Another Chinese study aimed to clarify the impact of a history of DKA on the outcome of AHST: Gu et al. enrolled 28 patients with a recent T1DM diagnosis (up to 26 weeks before), 11 of which presented with DKA at diagnosis. After AHST, only 3 patients with previous DKA achieved at least transient IID, versus 12 patients without previous DKA (p = 0.051). Moreover, the DKA patients showed a delayed response to AHST and trended towards a higher insulin dose requirement after 1 year, while in the other patients, the ongoing destruction of the remaining β-cells slowed or stopped, and the fasting C-peptide concentration and AUC increased significantly [51].

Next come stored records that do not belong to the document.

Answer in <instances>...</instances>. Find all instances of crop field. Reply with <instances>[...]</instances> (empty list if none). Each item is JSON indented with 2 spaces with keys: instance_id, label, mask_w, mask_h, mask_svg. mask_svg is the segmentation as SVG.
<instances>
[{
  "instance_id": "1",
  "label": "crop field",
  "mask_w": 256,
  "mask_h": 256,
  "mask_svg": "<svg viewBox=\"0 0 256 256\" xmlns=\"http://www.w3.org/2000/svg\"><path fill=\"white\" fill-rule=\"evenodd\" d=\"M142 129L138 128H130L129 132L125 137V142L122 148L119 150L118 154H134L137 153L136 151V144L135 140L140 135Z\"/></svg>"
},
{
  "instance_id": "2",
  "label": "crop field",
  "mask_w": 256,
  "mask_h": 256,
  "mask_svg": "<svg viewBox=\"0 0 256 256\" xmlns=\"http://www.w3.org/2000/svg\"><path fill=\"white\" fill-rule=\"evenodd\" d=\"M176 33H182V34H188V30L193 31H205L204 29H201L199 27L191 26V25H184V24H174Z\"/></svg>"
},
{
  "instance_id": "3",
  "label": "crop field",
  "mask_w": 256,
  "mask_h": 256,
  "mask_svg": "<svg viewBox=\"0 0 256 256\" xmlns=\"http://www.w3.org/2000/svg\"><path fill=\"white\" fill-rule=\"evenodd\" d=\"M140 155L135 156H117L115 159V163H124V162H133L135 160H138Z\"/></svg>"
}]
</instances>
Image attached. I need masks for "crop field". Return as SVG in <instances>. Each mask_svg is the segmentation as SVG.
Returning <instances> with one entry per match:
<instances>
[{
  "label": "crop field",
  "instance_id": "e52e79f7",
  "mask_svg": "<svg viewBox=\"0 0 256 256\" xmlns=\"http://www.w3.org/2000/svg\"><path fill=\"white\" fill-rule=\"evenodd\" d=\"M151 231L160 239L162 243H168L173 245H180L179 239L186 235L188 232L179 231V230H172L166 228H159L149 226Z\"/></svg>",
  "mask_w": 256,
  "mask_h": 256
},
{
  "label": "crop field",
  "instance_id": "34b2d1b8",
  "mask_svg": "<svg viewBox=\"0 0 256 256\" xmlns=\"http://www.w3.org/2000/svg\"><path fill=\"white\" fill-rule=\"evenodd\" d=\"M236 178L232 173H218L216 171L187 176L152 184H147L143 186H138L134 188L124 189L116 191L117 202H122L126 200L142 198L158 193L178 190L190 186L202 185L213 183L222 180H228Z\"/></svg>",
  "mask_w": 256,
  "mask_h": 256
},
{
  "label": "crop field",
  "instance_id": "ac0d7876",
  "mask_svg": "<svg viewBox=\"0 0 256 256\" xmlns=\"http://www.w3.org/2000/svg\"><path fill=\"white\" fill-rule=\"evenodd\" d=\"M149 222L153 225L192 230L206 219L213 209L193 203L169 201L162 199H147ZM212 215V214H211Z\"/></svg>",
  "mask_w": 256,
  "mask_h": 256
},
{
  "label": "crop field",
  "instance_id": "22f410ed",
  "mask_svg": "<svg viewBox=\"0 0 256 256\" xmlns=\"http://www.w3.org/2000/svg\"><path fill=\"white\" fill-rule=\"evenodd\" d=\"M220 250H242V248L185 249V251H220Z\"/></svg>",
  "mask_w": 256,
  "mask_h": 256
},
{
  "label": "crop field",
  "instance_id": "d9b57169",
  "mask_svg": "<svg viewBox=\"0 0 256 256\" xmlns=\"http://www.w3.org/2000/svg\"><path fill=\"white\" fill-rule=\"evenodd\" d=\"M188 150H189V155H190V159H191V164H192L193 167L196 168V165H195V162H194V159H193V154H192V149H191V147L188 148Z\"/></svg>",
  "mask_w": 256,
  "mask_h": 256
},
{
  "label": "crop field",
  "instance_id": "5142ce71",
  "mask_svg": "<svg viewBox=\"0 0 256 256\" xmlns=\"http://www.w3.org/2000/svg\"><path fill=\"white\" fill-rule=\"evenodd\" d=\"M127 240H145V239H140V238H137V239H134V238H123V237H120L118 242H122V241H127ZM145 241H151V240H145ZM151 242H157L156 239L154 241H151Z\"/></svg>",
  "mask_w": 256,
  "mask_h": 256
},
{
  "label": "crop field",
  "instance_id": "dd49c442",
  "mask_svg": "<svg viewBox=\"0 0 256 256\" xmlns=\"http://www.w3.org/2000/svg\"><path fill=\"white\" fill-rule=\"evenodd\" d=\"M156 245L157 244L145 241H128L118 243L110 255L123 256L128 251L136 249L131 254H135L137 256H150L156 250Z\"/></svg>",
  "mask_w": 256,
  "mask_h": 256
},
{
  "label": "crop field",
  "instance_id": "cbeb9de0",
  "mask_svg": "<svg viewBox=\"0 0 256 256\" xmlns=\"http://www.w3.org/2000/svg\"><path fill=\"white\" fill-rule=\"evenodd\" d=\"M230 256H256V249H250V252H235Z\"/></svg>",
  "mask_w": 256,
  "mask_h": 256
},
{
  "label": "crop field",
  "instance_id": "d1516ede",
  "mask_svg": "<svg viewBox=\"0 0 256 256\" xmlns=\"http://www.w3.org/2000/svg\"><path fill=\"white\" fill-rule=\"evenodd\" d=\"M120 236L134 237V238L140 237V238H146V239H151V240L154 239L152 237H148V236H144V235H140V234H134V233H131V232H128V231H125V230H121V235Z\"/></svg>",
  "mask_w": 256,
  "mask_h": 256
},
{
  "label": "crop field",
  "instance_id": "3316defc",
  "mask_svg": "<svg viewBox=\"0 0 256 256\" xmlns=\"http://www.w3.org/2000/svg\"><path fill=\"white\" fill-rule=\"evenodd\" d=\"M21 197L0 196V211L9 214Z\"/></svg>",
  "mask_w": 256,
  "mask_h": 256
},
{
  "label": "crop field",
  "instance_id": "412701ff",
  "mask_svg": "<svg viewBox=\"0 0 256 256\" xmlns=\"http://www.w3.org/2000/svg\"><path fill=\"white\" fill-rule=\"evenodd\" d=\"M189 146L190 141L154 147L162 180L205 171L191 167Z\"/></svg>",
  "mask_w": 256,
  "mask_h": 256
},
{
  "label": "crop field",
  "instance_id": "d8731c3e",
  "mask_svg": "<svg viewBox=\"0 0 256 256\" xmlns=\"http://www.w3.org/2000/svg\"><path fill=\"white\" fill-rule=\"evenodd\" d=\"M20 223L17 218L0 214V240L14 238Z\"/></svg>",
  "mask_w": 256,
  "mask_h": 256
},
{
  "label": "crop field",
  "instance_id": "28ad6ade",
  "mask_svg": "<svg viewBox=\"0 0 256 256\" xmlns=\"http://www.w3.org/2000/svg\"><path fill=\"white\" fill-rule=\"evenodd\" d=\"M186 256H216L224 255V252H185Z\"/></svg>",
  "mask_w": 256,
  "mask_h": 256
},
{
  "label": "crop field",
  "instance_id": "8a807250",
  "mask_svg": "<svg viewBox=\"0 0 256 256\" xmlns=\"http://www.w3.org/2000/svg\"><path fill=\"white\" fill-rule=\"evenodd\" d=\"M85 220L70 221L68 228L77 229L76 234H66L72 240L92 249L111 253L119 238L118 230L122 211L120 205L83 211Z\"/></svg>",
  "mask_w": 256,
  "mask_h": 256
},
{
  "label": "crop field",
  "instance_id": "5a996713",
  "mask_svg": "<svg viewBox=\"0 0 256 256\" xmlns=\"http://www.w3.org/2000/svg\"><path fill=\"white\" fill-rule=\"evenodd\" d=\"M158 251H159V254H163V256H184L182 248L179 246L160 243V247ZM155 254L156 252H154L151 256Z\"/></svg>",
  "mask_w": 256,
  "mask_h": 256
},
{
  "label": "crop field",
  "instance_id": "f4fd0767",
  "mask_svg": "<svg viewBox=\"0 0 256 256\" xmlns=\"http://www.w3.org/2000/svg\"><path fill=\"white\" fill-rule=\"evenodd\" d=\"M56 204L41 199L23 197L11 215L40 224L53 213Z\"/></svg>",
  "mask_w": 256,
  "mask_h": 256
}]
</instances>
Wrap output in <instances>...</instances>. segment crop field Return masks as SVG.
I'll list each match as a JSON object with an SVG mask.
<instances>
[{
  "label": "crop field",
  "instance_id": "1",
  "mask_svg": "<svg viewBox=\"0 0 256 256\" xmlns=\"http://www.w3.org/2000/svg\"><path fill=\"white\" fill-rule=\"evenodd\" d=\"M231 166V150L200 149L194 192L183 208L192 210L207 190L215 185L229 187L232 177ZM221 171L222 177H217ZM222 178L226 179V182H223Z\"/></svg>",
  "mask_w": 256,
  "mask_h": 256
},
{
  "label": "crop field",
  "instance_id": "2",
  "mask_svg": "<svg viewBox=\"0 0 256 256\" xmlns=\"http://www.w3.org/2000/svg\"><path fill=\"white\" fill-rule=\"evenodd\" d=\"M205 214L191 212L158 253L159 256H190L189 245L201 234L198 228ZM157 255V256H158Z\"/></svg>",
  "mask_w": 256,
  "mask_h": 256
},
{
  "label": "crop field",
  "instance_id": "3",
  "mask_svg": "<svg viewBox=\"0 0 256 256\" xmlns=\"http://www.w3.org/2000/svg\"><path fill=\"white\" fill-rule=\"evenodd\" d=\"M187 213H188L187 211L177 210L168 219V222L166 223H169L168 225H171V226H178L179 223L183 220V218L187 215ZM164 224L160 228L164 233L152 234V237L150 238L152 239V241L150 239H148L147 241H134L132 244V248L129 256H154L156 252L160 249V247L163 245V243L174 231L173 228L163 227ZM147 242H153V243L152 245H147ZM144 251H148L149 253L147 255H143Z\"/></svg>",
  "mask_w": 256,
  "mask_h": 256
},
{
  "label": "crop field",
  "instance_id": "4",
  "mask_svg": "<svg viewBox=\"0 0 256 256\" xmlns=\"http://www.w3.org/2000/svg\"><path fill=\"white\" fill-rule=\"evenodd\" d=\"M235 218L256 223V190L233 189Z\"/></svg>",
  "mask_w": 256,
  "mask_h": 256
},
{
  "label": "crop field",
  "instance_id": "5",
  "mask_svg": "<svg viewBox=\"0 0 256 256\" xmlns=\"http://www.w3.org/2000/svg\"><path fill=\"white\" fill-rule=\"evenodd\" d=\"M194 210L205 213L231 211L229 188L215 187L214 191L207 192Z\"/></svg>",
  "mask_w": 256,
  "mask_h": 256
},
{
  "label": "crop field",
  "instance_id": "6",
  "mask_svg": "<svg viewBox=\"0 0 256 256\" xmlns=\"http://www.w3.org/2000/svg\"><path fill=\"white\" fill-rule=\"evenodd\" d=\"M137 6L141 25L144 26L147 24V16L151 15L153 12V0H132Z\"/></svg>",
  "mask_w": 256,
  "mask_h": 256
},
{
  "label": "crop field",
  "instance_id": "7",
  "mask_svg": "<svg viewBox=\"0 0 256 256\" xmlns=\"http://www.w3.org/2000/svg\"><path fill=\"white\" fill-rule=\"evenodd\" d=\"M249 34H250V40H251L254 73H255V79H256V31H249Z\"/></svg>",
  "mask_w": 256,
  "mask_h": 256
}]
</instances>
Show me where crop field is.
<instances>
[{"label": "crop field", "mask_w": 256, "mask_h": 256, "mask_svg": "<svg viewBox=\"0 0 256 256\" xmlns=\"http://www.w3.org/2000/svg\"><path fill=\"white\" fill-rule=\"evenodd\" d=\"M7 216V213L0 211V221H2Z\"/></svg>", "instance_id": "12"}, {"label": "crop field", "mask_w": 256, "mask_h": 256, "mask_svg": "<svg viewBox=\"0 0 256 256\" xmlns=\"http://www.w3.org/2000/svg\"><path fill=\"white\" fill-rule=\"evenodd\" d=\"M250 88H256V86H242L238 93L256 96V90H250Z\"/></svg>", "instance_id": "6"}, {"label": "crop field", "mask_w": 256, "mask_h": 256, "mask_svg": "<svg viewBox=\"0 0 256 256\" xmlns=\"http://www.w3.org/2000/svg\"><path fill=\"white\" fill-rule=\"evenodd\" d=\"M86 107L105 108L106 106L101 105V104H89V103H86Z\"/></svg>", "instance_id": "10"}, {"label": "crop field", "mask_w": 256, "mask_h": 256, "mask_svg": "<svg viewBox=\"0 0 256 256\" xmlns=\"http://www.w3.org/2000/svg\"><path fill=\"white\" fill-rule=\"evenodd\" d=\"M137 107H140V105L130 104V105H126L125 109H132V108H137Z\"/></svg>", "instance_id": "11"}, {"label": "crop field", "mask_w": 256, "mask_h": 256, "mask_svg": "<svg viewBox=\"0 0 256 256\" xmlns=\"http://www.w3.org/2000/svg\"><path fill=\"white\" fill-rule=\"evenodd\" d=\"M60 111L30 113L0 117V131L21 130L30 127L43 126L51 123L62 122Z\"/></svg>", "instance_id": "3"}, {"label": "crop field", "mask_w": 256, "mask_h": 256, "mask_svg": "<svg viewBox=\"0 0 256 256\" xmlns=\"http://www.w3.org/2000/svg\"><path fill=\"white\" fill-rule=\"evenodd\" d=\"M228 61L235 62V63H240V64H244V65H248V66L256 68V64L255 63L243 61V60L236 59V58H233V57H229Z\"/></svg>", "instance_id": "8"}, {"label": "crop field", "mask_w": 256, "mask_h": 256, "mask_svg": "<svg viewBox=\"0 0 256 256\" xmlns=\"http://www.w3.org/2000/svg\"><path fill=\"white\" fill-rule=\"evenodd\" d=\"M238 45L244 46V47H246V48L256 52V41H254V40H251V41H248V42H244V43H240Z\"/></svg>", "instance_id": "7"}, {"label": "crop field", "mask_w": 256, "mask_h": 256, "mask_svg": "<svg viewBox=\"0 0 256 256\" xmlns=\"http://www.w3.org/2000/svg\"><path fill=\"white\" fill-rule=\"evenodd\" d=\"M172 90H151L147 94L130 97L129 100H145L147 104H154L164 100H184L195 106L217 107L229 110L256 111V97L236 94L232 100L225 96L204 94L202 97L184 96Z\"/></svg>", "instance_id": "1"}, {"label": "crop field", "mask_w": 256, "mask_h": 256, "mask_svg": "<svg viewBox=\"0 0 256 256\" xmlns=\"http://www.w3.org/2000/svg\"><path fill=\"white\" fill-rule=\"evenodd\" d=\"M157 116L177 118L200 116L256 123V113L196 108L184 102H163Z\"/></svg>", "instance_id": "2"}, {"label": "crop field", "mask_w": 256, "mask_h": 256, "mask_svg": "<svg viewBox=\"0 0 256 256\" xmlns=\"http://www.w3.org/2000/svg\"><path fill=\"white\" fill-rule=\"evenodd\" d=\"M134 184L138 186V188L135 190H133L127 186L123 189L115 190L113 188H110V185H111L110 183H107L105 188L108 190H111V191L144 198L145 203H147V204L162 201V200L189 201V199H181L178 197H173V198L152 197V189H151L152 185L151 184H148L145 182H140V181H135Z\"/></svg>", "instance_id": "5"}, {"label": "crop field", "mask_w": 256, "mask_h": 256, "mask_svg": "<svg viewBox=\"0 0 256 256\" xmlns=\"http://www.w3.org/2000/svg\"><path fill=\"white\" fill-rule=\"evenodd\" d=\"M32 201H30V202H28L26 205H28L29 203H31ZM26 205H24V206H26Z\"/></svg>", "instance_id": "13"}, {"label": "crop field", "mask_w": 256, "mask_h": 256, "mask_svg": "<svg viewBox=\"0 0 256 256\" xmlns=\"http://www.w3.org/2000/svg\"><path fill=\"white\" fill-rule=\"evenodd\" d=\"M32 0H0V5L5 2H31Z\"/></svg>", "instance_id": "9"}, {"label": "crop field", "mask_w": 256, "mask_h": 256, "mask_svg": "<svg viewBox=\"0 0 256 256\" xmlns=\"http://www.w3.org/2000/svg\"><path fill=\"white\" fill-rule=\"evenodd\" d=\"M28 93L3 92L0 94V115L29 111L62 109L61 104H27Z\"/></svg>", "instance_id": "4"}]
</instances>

Zhang et al. found no significant difference in immune cell populations between 6 patients who became insulin-free after AHST and 3 patients who remained dependent, either pre-AHST or after 6 months; they also performed an array-based genomic study and analysed the transcriptome in the peripheral blood mononuclear cells of these patients (PBMC) [52]. They discovered that most of the immune-related genes were upregulated in both groups, except for regulatory genes such as FoxP3 and IL-10, leading to the speculation that the beneficial effects of AHST could be due to the deletion of autoreactive clones rather than the activation of immunoregulatory response. Furthermore, they identified two major gene expression pathways: the selective expression of chemokine receptors during T-cell polarization, and IL-12 and Stat4-dependent signalling pathways in Th1 development. This finding suggests a predominant differentiation of T lymphocytes in Th1 type after AHST and possibly with a new T-cell receptor (TCR) repertoire, as is consistent with observations in former systemic sclerosis studies [31][52][53].